Provided entries: Begin

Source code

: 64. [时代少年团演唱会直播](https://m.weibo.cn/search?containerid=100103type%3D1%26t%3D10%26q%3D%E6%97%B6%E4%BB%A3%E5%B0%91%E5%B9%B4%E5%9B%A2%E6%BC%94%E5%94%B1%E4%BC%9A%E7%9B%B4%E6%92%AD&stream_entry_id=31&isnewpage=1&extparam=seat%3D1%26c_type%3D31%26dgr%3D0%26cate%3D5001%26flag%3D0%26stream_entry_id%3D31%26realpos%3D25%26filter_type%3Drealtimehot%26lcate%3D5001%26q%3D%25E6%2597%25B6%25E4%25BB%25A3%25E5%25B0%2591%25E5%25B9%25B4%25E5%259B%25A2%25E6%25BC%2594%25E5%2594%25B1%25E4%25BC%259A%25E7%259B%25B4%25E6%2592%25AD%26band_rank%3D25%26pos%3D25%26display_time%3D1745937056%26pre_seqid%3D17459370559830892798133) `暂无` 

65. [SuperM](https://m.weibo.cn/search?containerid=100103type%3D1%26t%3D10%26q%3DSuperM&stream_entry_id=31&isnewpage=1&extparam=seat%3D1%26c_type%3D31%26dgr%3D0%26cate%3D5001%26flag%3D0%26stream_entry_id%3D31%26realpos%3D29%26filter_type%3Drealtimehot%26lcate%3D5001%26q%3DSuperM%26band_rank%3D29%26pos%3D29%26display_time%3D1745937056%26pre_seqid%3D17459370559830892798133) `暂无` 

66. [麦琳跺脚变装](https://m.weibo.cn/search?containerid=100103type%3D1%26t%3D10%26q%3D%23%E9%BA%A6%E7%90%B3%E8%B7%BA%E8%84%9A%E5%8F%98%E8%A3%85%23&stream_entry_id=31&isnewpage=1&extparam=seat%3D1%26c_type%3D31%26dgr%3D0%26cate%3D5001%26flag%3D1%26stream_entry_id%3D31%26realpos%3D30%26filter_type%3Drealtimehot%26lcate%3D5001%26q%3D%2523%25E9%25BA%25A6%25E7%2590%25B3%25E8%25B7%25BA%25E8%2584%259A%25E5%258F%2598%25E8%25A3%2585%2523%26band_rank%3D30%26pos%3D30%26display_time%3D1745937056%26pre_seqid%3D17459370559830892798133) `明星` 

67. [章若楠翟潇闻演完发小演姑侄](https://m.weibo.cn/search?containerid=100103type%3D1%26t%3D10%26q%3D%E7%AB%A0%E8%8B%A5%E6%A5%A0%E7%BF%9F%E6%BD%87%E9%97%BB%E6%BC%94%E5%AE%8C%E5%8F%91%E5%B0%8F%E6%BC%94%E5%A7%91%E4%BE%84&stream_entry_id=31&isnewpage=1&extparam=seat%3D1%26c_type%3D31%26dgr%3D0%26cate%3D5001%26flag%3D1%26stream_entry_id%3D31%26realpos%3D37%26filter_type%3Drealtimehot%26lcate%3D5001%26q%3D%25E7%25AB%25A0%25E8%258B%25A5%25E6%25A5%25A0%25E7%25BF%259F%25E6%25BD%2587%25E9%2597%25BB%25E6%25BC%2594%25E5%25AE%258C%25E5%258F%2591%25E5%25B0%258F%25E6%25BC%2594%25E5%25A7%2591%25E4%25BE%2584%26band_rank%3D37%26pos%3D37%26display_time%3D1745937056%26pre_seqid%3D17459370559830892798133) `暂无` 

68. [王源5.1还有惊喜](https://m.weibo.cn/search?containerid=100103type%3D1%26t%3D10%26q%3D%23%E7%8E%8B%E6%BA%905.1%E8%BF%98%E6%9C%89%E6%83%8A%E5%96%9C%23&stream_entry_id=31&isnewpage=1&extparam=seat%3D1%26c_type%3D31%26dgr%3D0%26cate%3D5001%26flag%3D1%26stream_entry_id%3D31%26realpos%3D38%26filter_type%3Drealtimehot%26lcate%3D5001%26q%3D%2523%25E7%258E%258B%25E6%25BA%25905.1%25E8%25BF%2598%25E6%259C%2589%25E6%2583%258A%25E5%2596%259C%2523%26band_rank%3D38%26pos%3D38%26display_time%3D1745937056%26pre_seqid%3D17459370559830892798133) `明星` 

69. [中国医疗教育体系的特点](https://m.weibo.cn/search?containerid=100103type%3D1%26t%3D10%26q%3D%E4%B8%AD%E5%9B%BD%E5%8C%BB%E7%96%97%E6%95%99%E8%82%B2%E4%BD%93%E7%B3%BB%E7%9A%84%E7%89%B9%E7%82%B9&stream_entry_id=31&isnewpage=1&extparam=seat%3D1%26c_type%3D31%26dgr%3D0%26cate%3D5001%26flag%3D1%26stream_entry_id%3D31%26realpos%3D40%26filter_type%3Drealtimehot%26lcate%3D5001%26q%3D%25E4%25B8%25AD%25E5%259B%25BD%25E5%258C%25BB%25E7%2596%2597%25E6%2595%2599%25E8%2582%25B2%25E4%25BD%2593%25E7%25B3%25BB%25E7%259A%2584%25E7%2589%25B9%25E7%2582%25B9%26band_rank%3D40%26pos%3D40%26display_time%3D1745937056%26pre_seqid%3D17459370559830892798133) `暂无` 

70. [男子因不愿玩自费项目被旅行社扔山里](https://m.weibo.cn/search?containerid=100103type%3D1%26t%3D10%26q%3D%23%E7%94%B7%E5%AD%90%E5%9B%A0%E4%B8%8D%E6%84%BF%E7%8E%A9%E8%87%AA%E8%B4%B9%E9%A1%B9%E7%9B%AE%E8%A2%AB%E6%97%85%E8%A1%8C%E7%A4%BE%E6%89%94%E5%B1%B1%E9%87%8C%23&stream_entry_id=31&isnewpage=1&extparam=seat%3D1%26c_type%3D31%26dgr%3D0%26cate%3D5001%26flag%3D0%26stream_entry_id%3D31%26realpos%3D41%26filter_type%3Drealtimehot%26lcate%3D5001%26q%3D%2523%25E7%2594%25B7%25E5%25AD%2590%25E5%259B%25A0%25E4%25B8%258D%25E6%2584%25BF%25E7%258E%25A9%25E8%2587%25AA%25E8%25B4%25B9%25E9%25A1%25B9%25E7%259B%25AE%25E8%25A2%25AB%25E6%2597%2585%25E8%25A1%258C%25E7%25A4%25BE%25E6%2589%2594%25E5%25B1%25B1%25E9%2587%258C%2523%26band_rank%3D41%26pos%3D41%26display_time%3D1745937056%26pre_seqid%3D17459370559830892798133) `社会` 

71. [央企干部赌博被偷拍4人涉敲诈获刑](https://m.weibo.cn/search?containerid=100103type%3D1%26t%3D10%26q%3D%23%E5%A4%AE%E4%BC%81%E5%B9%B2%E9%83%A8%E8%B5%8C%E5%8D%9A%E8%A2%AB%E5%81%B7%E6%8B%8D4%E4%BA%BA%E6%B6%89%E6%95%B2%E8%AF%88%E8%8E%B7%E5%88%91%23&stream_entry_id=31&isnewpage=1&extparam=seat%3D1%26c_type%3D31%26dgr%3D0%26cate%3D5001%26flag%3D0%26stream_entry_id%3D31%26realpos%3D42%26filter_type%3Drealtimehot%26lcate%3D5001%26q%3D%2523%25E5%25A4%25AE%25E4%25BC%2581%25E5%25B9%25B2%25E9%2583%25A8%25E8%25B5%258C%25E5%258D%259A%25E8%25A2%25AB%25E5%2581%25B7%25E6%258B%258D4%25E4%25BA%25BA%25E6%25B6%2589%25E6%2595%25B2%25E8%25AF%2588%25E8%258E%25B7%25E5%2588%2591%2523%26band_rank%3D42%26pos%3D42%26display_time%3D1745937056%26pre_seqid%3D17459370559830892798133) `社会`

Provided entries: End

Write each entry out again. Do not change a word.

* Your solution
Source code

: 64. [时代少年团演唱会直播](https://m.weibo.cn/search?containerid=100103type%3D1%26t%3D10%26q%3D%E6%97%B6%E4%BB%A3%E5%B0%91%E5%B9%B4%E5%9B%A2%E6%BC%94%E5%94%B1%E4%BC%9A%E7%9B%B4%E6%92%AD&stream_entry_id=31&isnewpage=1&extparam=seat%3D1%26c_type%3D31%26dgr%3D0%26cate%3D5001%26flag%3D0%26stream_entry_id%3D31%26realpos%3D25%26filter_type%3Drealtimehot%26lcate%3D5001%26q%3D%25E6%2597%25B6%25E4%25BB%25A3%25E5%25B0%2591%25E5%25B9%25B4%25E5%259B%25A2%25E6%25BC%2594%25E5%2594%25B1%25E4%25BC%259A%25E7%259B%25B4%25E6%2592%25AD%26band_rank%3D25%26pos%3D25%26display_time%3D1745937056%26pre_seqid%3D17459370559830892798133) `暂无` 

65. [SuperM](https://m.weibo.cn/search?containerid=100103type%3D1%26t%3D10%26q%3DSuperM&stream_entry_id=31&isnewpage=1&extparam=seat%3D1%26c_type%3D31%26dgr%3D0%26cate%3D5001%26flag%3D0%26stream_entry_id%3D31%26realpos%3D29%26filter_type%3Drealtimehot%26lcate%3D5001%26q%3DSuperM%26band_rank%3D29%26pos%3D29%26display_time%3D1745937056%26pre_seqid%3D17459370559830892798133) `暂无` 

66. [麦琳跺脚变装](https://m.weibo.cn/search?containerid=100103type%3D1%26t%3D10%26q%3D%23%E9%BA%A6%E7%90%B3%E8%B7%BA%E8%84%9A%E5%8F%98%E8%A3%85%23&stream_entry_id=31&isnewpage=1&extparam=seat%3D1%26c_type%3D31%26dgr%3D0%26cate%3D5001%26flag%3D1%26stream_entry_id%3D31%26realpos%3D30%26filter_type%3Drealtimehot%26lcate%3D5001%26q%3D%2523%25E9%25BA%25A6%25E7%2590%25B3%25E8%25B7%25BA%25E8%2584%259A%25E5%258F%2598%25E8%25A3%2585%2523%26band_rank%3D30%26pos%3D30%26display_time%3D1745937056%26pre_seqid%3D17459370559830892798133) `明星` 

67. [章若楠翟潇闻演完发小演姑侄](https://m.weibo.cn/search?containerid=100103type%3D1%26t%3D10%26q%3D%E7%AB%A0%E8%8B%A5%E6%A5%A0%E7%BF%9F%E6%BD%87%E9%97%BB%E6%BC%94%E5%AE%8C%E5%8F%91%E5%B0%8F%E6%BC%94%E5%A7%91%E4%BE%84&stream_entry_id=31&isnewpage=1&extparam=seat%3D1%26c_type%3D31%26dgr%3D0%26cate%3D5001%26flag%3D1%26stream_entry_id%3D31%26realpos%3D37%26filter_type%3Drealtimehot%26lcate%3D5001%26q%3D%25E7%25AB%25A0%25E8%258B%25A5%25E6%25A5%25A0%25E7%25BF%259F%25E6%25BD%2587%25E9%2597%25BB%25E6%25BC%2594%25E5%25AE%258C%25E5%258F%2591%25E5%25B0%258F%25E6%25BC%2594%25E5%25A7%2591%25E4%25BE%2584%26band_rank%3D37%26pos%3D37%26display_time%3D1745937056%26pre_seqid%3D17459370559830892798133) `暂无` 

68. [王源5.1还有惊喜](https://m.weibo.cn/search?containerid=100103type%3D1%26t%3D10%26q%3D%23%E7%8E%8B%E6%BA%905.1%E8%BF%98%E6%9C%89%E6%83%8A%E5%96%9C%23&stream_entry_id=31&isnewpage=1&extparam=seat%3D1%26c_type%3D31%26dgr%3D0%26cate%3D5001%26flag%3D1%26stream_entry_id%3D31%26realpos%3D38%26filter_type%3Drealtimehot%26lcate%3D5001%26q%3D%2523%25E7%258E%258B%25E6%25BA%25905.1%25E8%25BF%2598%25E6%259C%2589%25E6%2583%258A%25E5%2596%259C%2523%26band_rank%3D38%26pos%3D38%26display_time%3D1745937056%26pre_seqid%3D17459370559830892798133) `明星` 

69. [中国医疗教育体系的特点](https://m.weibo.cn/search?containerid=100103type%3D1%26t%3D10%26q%3D%E4%B8%AD%E5%9B%BD%E5%8C%BB%E7%96%97%E6%95%99%E8%82%B2%E4%BD%93%E7%B3%BB%E7%9A%84%E7%89%B9%E7%82%B9&stream_entry_id=31&isnewpage=1&extparam=seat%3D1%26c_type%3D31%26dgr%3D0%26cate%3D5001%26flag%3D1%26stream_entry_id%3D31%26realpos%3D40%26filter_type%3Drealtimehot%26lcate%3D5001%26q%3D%25E4%25B8%25AD%25E5%259B%25BD%25E5%258C%25BB%25E7%2596%2597%25E6%2595%2599%25E8%2582%25B2%25E4%25BD%2593%25E7%25B3%25BB%25E7%259A%2584%25E7%2589%25B9%25E7%2582%25B9%26band_rank%3D40%26pos%3D40%26display_time%3D1745937056%26pre_seqid%3D17459370559830892798133) `暂无` 

70. [男子因不愿玩自费项目被旅行社扔山里](https://m.weibo.cn/search?containerid=100103type%3D1%26t%3D10%26q%3D%23%E7%94%B7%E5%AD%90%E5%9B%A0%E4%B8%8D%E6%84%BF%E7%8E%A9%E8%87%AA%E8%B4%B9%E9%A1%B9%E7%9B%AE%E8%A2%AB%E6%97%85%E8%A1%8C%E7%A4%BE%E6%89%94%E5%B1%B1%E9%87%8C%23&stream_entry_id=31&isnewpage=1&extparam=seat%3D1%26c_type%3D31%26dgr%3D0%26cate%3D5001%26flag%3D0%26stream_entry_id%3D31%26realpos%3D41%26filter_type%3Drealtimehot%26lcate%3D5001%26q%3D%2523%25E7%2594%25B7%25E5%25AD%2590%25E5%259B%25A0%25E4%25B8%258D%25E6%2584%25BF%25E7%258E%25A9%25E8%2587%25AA%25E8%25B4%25B9%25E9%25A1%25B9%25E7%259B%25AE%25E8%25A2%25AB%25E6%2597%2585%25E8%25A1%258C%25E7%25A4%25BE%25E6%2589%2594%25E5%25B1%25B1%25E9%2587%258C%2523%26band_rank%3D41%26pos%3D41%26display_time%3D1745937056%26pre_seqid%3D17459370559830892798133) `社会` 

71. [央企干部赌博被偷拍4人涉敲诈获刑](https://m.weibo.cn/search?containerid=100103type%3D1%26t%3D10%26q%3D%23%E5%A4%AE%E4%BC%81%E5%B9%B2%E9%83%A8%E8%B5%8C%E5%8D%9A%E8%A2%AB%E5%81%B7%E6%8B%8D4%E4%BA%BA%E6%B6%89%E6%95%B2%E8%AF%88%E8%8E%B7%E5%88%91%23&stream_entry_id=31&isnewpage=1&extparam=seat%3D1%26c_type%3D31%26dgr%3D0%26cate%3D5001%26flag%3D0%26stream_entry_id%3D31%26realpos%3D42%26filter_type%3Drealtimehot%26lcate%3D5001%26q%3D%2523%25E5%25A4%25AE%25E4%25BC%2581%25E5%25B9%25B2%25E9%2583%25A8%25E8%25B5%258C%25E5%258D%259A%25E8%25A2%25AB%25E5%2581%25B7%25E6%258B%258D4%25E4%25BA%25BA%25E6%25B6%2589%25E6%2595%25B2%25E8%25AF%2588%25E8%258E%25B7%25E5%2588%2591%2523%26band_rank%3D42%26pos%3D42%26display_time%3D1745937056%26pre_seqid%3D17459370559830892798133) `社会`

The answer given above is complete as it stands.